As duas coleções existentes foram lançadas em simultâneo: a "It's the beginning", composta por swimwear, e a "Drop 001", que contém os restantes elementos. Desde bonés a tote bags, passando por casacos e sweatshirts e sem descurar as camisas e os calções, a famm tem peças para todos os gostos.

Espreite algumas das peças que compõem a marca de Adri Silva

A peça mais vendida, "sem dúvida a que têm adorado", é o Perky Top, que, nem de propósito, "foi a peça que deu mais trabalho a conseguir o fitting final". Seis protótipos depois, nasceu este top em tricot. O Home Spray é a mais recente adição à famm.
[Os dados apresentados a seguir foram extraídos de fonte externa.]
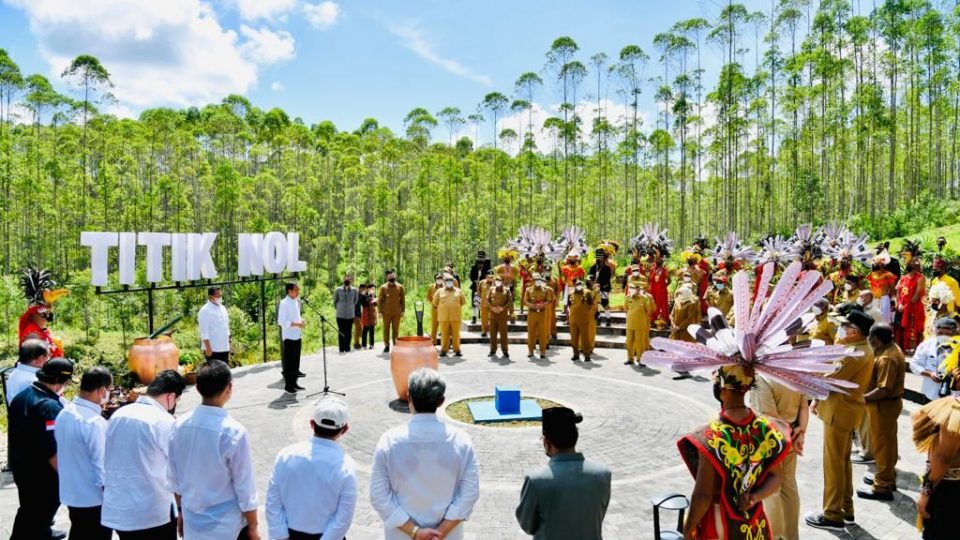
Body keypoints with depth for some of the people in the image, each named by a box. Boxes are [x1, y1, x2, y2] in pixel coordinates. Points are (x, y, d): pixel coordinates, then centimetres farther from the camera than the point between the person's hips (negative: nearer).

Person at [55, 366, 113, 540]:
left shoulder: (64, 414, -1)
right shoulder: (95, 422, -26)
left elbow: (65, 453, 11)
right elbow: (103, 469, -22)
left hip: (71, 494, 8)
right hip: (93, 499, -8)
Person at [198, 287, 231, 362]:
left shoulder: (223, 308, 11)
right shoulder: (205, 311, -12)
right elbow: (204, 333, -16)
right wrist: (208, 348, -19)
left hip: (225, 348, 7)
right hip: (213, 349, -7)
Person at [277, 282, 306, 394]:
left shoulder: (296, 302, 11)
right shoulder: (284, 303, -14)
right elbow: (281, 321, -19)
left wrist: (301, 320, 3)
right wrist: (297, 324, -22)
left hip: (297, 336, 8)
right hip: (288, 337, -8)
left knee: (296, 361, 13)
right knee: (288, 362, 0)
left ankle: (294, 383, 23)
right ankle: (288, 385, 8)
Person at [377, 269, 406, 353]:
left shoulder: (400, 287, 3)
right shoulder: (383, 287, 0)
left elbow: (403, 299, 6)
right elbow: (380, 300, 2)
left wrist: (402, 311, 2)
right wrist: (380, 311, -3)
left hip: (397, 312, 0)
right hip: (386, 312, 0)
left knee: (396, 329, 5)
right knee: (386, 329, 4)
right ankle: (386, 345, 12)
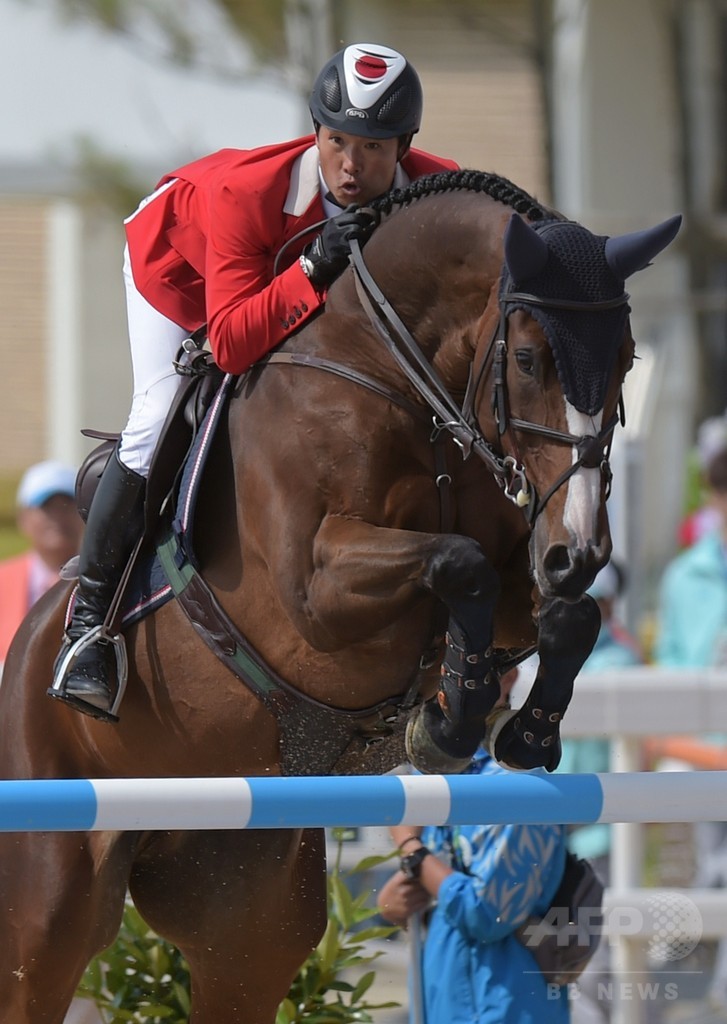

Trata-se de uma fragrância com um aroma floral e toques amadeirados que custa 25,90€ e que pode ser usada tanto em tecidos como pela casa.

"Uma coisa que nos tem deixado super contentes é ver que tamanhos grandes estão a sair super bem", contou-nos Adri, apesar do que "muitas pessoas no meio diziam", acerca de não se vender tanto. A responsável da marca foi "bastante exigente" quanto à existência de tamanhos inclusivos e também ao facto de corresponderem exatamente.

No canal de Youtube, no qual reúne mais de 170 mil subscritores, Adri Silva partilhou todo o processo da criação da marca, numa série chamada "BUILDING THE FAMM". "Eu ia partilhando o que é que corria bem e menos bem", afirmou, sendo que "todas as semanas aparecia um problema novo".

"Parecia que estávamos a ter azar atrás de azar: tecidos que não chegavam, datas que foram trocadas, equipa com COVID", enumerou, sendo que o objetivo inicial era o de lançar a marca em inícios de abril. Porém, "se fosse tudo feito às mil maravilhas, não sabia tanto a vitória".

A paleta de cores inicial ia ser em tons de azul, cor de rosa e bege, mas acabou por ficar "um bocadinho diferente da expectativa ao início". "Com a questão da guerra e da pandemia, fomos afetados na produção dos tecidos. Tivemos de tomar decisões e esta nova paleta com outras opções de que eu também gostava imenso acabou por resultar tão bem ou se calhar melhor do que a inicial", crê Adriana da Silva.

A criação da primeira marca da criadora de conteúdos de 26 anos esteve longe de ser um mar de rosas. A famm, cujo nome é um acrónimo para a expressão "For All Modern Mavericks" (sendo os "mavericks" os tais independentes e inconformados), é um espelho de Adri, que procurou o seu próprio trabalho, seguiu o seu caminho e nunca se conformou.

Famm também pode ser associado a um diminutivo para "família", fazendo alusão à comunidade digital que a apoia e que considera os seus "amigos online". Adri quer que a sua marca "possa crescer muito em várias áreas" além da roupa. "Estamos a construir algo muito bonito, com coisas muito giras e temos uma missão muito boa", concluiu.